Qui aime les animaux, devrait réduire leurs souffrances
Les végétarien·ne·s et végétalien·ne·s sont-iels les ennemi·e·s naturel·le·s des animaux d’élevage ? Non, iels prennent la souffrance des animaux au sérieux et en tirent les conséquences. Une réplique.
Dans un essai récemment publié sur plusieurs plateformes suisse-allemandes de Tamedia et dont le titre pourrait être traduit en « Qui aime les animaux, devrait les manger », l’auteure Christina Berndt propage des points de vue controversés sur l’éthique animale. L’idée centrale de son texte est que la simple existence d’un individu est préférable à sa non-existence. Selon Berndt, nous offrons la vie aux animaux – le plus grand cadeau qui soit.
Le fait est que celui ou celle qui aime les animaux, ne devrait pas les manger – et devrait s’engager sans compromis pour un système qui respecte la dignité animale et minimise la souffrance. Malgré la « meilleure loi du monde sur la protection des animaux », souvent invoquée, cette manière de penser n’est pas encore la norme, même en Suisse.
80 millions d’animaux sont abattus chaque année dans notre pays. Près de 95% d’entre eux sont des poulets d’engraissement, des animaux dont la vie se termine à l’abattoir au bout de cinq semaines, à moins que leur corps élevé à outrance ne meure avant. Les élevages cruels font partie de la norme.
L’élevage d’animaux est également à l’origine de souffrances considérables pour d’autres espèces animales. Les porcs d’engraissement ont par exemple aujourd’hui des côtes supplémentaires, ce qui rend leur dos beaucoup plus long que par le passé. Ces animaux, même s’ils sont sauvés de l’élevage intensif, ont devant eux une existence courte et douloureuse.
Berndt écrit que seule une minorité d’animaux, dont les grands singes, peuvent atteindre des états de conscience qui leur confèrent une dignité et des droits. Toutefois, ce qui devrait vraiment compter, c’est la capacité d’un individu à ressentir de la souffrance. Le philosophe Jeremy Bentham écrivait déjà : « La question n’est pas : ‘Peuvent-ils penser?’ ou ‘Peuvent-ils parler?’, mais : ‘Peuvent-ils souffrir ? » »

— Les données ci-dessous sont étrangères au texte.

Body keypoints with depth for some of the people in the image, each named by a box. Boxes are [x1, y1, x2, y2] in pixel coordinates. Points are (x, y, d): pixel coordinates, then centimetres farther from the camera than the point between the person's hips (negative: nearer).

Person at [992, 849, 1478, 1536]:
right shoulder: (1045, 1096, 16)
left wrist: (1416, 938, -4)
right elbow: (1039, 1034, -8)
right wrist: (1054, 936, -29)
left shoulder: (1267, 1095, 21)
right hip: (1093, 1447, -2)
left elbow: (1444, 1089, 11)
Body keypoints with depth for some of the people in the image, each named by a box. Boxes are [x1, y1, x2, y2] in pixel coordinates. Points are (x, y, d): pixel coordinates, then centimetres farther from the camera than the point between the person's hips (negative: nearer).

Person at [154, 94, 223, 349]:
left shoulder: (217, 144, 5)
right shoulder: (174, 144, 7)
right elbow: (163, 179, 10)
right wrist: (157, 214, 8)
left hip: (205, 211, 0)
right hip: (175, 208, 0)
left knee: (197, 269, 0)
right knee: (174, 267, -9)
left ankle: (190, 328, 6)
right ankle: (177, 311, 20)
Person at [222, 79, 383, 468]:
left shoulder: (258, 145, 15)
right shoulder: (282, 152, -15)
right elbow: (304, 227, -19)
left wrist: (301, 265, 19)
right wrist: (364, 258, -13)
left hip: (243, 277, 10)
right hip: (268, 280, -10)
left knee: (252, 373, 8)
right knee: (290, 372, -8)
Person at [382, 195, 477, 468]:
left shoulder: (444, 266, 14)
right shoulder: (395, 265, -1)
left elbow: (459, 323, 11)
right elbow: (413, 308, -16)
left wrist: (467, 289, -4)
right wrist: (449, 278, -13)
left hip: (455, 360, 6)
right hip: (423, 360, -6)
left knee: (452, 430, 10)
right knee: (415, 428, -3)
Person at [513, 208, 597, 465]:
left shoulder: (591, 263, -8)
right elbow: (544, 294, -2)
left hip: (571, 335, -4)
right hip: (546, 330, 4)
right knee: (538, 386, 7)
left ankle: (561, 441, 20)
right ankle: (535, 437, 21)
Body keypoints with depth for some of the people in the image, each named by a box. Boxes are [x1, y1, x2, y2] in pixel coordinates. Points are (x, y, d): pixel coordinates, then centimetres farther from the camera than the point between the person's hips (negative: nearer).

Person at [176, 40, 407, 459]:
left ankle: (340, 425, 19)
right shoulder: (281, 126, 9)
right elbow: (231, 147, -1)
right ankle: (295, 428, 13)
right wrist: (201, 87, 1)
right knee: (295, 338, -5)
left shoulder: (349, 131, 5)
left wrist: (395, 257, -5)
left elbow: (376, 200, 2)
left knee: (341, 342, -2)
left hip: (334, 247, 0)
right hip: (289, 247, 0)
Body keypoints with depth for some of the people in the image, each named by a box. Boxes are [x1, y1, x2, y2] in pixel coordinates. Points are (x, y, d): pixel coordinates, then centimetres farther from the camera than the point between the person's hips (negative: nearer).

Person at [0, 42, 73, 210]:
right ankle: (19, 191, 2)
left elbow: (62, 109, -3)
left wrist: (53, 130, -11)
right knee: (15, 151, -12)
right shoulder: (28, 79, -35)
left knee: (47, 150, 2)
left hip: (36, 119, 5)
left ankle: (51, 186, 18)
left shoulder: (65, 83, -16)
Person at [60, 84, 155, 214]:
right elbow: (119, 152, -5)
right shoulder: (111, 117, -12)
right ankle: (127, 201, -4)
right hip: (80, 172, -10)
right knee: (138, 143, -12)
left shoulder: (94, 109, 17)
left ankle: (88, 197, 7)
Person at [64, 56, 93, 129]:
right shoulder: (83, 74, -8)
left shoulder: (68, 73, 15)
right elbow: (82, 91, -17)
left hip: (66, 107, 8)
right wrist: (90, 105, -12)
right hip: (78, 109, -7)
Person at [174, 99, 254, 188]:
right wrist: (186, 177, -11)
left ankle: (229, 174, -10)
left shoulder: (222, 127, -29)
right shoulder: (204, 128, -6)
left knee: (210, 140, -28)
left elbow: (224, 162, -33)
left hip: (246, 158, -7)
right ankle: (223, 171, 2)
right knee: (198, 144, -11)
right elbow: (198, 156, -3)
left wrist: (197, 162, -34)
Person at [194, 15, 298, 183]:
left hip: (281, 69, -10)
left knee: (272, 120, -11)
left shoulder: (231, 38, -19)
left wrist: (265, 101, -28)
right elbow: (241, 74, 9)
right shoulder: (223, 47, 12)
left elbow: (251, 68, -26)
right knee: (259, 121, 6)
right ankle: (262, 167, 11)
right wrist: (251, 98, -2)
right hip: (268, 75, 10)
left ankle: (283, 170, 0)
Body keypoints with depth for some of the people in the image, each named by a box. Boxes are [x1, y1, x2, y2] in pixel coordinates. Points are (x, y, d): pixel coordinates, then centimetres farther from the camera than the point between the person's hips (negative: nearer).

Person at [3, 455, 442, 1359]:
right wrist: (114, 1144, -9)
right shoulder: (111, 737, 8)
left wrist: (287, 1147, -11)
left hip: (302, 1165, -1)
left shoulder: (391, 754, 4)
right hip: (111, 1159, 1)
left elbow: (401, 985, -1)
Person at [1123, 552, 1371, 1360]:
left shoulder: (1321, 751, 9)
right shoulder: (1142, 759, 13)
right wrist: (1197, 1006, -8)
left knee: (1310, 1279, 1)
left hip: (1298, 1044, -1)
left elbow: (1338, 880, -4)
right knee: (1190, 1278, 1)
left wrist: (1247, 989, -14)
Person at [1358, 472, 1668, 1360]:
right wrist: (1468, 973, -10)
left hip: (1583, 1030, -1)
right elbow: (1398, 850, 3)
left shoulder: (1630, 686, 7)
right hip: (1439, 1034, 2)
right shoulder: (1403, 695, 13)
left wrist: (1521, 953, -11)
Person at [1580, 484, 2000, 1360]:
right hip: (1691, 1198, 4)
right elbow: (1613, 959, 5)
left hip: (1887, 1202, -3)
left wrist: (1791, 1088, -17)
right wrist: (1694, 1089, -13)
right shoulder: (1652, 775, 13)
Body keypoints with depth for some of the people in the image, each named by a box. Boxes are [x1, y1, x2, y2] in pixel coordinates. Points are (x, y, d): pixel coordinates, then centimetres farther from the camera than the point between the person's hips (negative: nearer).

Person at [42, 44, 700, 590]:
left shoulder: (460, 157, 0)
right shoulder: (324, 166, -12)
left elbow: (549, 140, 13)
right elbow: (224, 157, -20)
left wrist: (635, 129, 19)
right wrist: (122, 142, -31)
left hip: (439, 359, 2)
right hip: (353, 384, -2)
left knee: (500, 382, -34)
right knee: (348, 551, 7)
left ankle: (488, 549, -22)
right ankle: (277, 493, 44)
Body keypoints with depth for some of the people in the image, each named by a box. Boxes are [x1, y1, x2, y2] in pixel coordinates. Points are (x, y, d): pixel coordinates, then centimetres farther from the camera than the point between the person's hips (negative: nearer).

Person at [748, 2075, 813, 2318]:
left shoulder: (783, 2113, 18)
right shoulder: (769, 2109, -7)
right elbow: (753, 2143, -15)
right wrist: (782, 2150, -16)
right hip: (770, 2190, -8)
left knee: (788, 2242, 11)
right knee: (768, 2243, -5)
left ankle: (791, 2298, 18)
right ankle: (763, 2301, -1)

L’accent mis sur la sentience et la réduction de la souffrance doit être au cœur de la protection des animaux. Nous devons avoir pour objectif d’aider les individus qui souffrent le plus – et en Suisse, les animaux d’élevage en font partie.
Lorsque Berndt argumente que la vie signifie aussi souffrance et que « la vie, même si on va très mal de temps en temps », est un cadeau, elle ne tient pas compte du fait que nous ne pouvons justifier moralement la souffrance des animaux dans l’agriculture. Elle ignore les alternatives aux produits d’origine animale et le fait qu’en tant qu’êtres humains moralement compétents, nous sommes en mesure d’empêcher cette souffrance sans pour autant en subir des conséquences importantes pour notre existence.
Au vu de ces faits, il est déconcertant de lire un texte qui affirme qu’un monde plein de végétarien·ne·s et de végétalien·ne·s serait un monde triste, dans lequel il n’y aurait plus d’animaux d’élevage « à admirer et à caresser et qu’on pourrait regarder dans leurs grands yeux tout ronds ».
Oui, un monde sans élevage intensif, dans lequel nous respectons la dignité animale, sera inévitablement un monde avec moins d’animaux. Cette évolution n’est pas triste, elle est humaine. Elle témoigne du fait que nous prenons nos responsabilités et que nous faisons ce que l’on est en droit d’attendre de nous : réduire les souffrances inutiles.